Orly schien in sich zusammenzufallen. Er schüttelte Shads massige Hand und sagte: »Ich nehme an, du hast schon was anderes in Aussicht.«
»Nein, aber ich habe ein paar interessante Ideen.« Damit verabschiedete er sich. Niedergeschlagen verfolgte Orly, wie die mächtige helle Kugel über der Gästeschar zur Tür schwebte.
Urbana Sprawl sprang von einem Tisch und hielt Shad mit einer innigen Umarmung auf. »Mein Held«, schnurrte sie.
»Ich bin’s nur, Babe.« Shad holte die rote Mütze aus der Tasche und setzte sie in einem verwegenen Winkel auf Urbanas Kopf. »Ist Erin auf der Yacht?« fragte er.

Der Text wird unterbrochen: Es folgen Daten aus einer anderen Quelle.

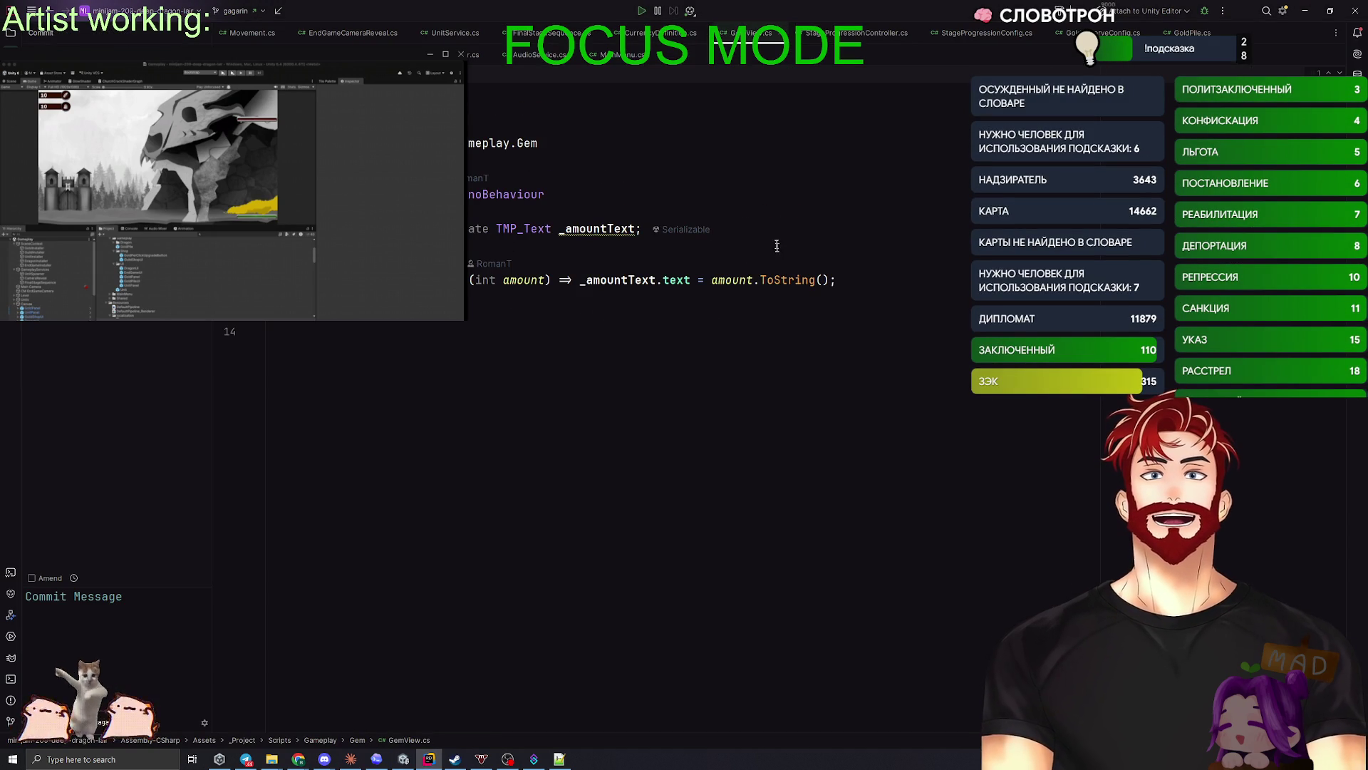
- Convert SetAmount to a block body and start an if block checking amount > 0
click(820, 230)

»Sie tanzt sich die edle Seele aus dem Leib.«
»Was zum Teufel hat sie vor?« Shad war gezwungen zu brüllen, weil Kevin die Rap-Nummer sadistischerweise bis auf neunzig Dezibel aufgedreht hatte.
Urbana schrie ihm ins Ohr: »Ich glaube, sie hat etwas Schlimmes im Sinn!«
Die Musik schien Shads Konzentration und sein Gleichgewicht zu beeinträchtigen. Jeder Baßton fühlte sich an wie ein Hammerschlag auf seine Schädeldecke. Er fragte sich, wieviel Kugeln wohl nötig wären, um die Wandlautsprecher auszuschalten.
»Es geht immer weiter und immer bergauf«, sagte er zu Urbana Sprawl und bahnte sich einen Weg aus der Bar hinaus.
Das Apartmenthaus, auf dem sich Malcolm J. Moldowskys Penthaus befand, lag genau zwanzig Autominuten von Jesse James Bradens Einfamilienhaus entfernt. Wenn man Al García gefragt hätte, hätte es genausogut ein ganzes Universum sein können.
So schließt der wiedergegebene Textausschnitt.